Along with that underlying sense of general transcendence in reality, I have also had a number of specific experiences over the course of my life. Before I was Christian, I clearly remember the times in meditation when I would perceive the web of threads interconnecting reality with my own being. I’ve encountered spiritual powers and even when I was anything but Christian I had a sense (and I believe some more direct encounters) of the personal being I would now describe as a guardian angel. Even before I came to identify as Christian, looking back, I encountered and experienced Jesus. And though none of my experiences have been nearly as dramatic as Frederica Mathewes-Green’s conversion experience, I have heard the voice of Jesus. I’ve struggled finding any place in modern Christianity and if I had not personally heard Jesus, I’m not sure I would still be anything like a Christian. Those who have not had such encounters and yet believe are stronger by far than me. I have a deep and intuitive appreciation for the Celtic perception of thin places.

Of course, some atheists will classify such things as a part of our genetic makeup, something that was selected for survival. While The God Gene appears to have been based on some pretty shoddy science, I have no problem with the basic idea that there are genes that facilitate certain types of body and brain function. The fact that our bodies and brains mediate and shape our experience and perception of reality has always seemed self-evident to me. After all, I am an embodied being. I have no “self” apart from my body.

I suppose I could say that I don’t have a body as some sort of externalized attribute; I am my body in every meaningful sense. I would also say that I am more than the sum of the parts — that in some sense what I call “I” transcends my body — but interconnected with and flowing from those parts. The experiences that shape me are mediated through my body. My perception of reality depends on my body. And even my personality and internal being rely on my physical brain. Alter my brain and you change everything I would call “me.” Specifically, I do not believe I am a sort of “ghost in the machine” the way that Plato and others have hypothesized.

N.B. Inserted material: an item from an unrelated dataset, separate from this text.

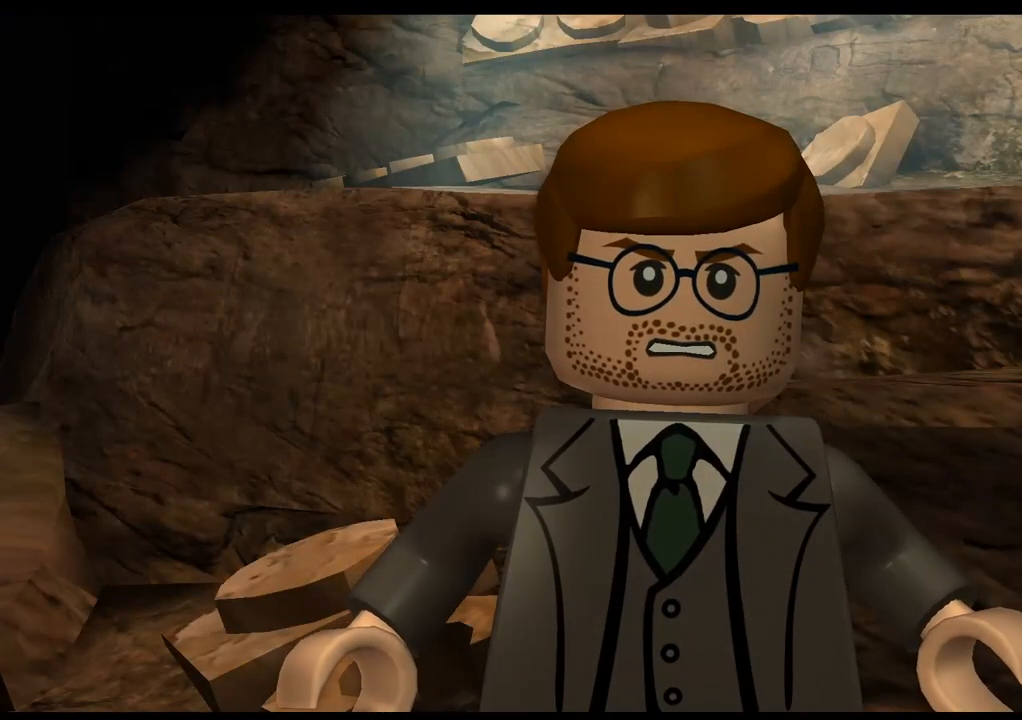
{"buttons": ["CROSS"], "left_stick": "center", "right_stick": "center", "events": [[33, "CROSS", "down"], [167, "CROSS", "up"], [383, "CROSS", "down"]]}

The fact that I am a fully embodied being in every sense does not then prove the metaphysical assertion that I am nothing more than the sum of my physical parts. Nor can my reality as what I would call an embodied spiritual being be extrapolated to assert the non-existence of unbodily spiritual beings. (I’m not really sure what word to use for that category.) And it certainly doesn’t say anything about the existence or non-existent of any sort of “god,” much less a panentheistic, transcendent source of reality such as that described in Christianity and Hinduism. (Christianity and Hinduism are very different from each other and in the “god” they ultimately describe, but they do both describe a panentheistic ground of reality.)

I do not find an assertion that since we can associate spiritual or mystical experience with activity in certain parts of brain which is facilitated by particular genes (assuming, of course, we are eventually able to demonstrate those relationships) that therefore those experiences aren’t “real” (which begs the metaphysical question about what is “real”) a convincing argument. It’s simply not a logically valid assertion. While I could probably construct a response from a variety of perspectives, there’s a simple and straightforward Christian response.

We are created as embodied spiritual beings in the image of our creator God with the potential for communion with God — a potential realized for all humanity in and through the Incarnation of Jesus of Nazareth and the union of the whole of human nature with the whole of the divine nature. As embodied beings, that potential is expressed in and through our bodies. So naturally, as we come to better understand our bodies, our genetic makeup, and the function of our brain we discover things consistent with our nature.

Of course, I can’t prove my overly simplified statement above either. Once we start making metaphysical statements — even metaphysical statements asserting materialism — we have left the realm of things that can be called science in the modern sense. That’s one of the things that bothers me about at least some of the so-called new atheists. Again, I have not read them extensively, but in at least some of things I have read, I’ve seen them describe certain facts I would also consider scientifically established. And that’s fine. But then they proceed to make atheistic metaphysical assertions as if those assertions were also scientifically established facts.  At best, they are not clear when they are describing science and when they are extrapolating from the actual science and explaining why and how that science informs their metaphysical perspective.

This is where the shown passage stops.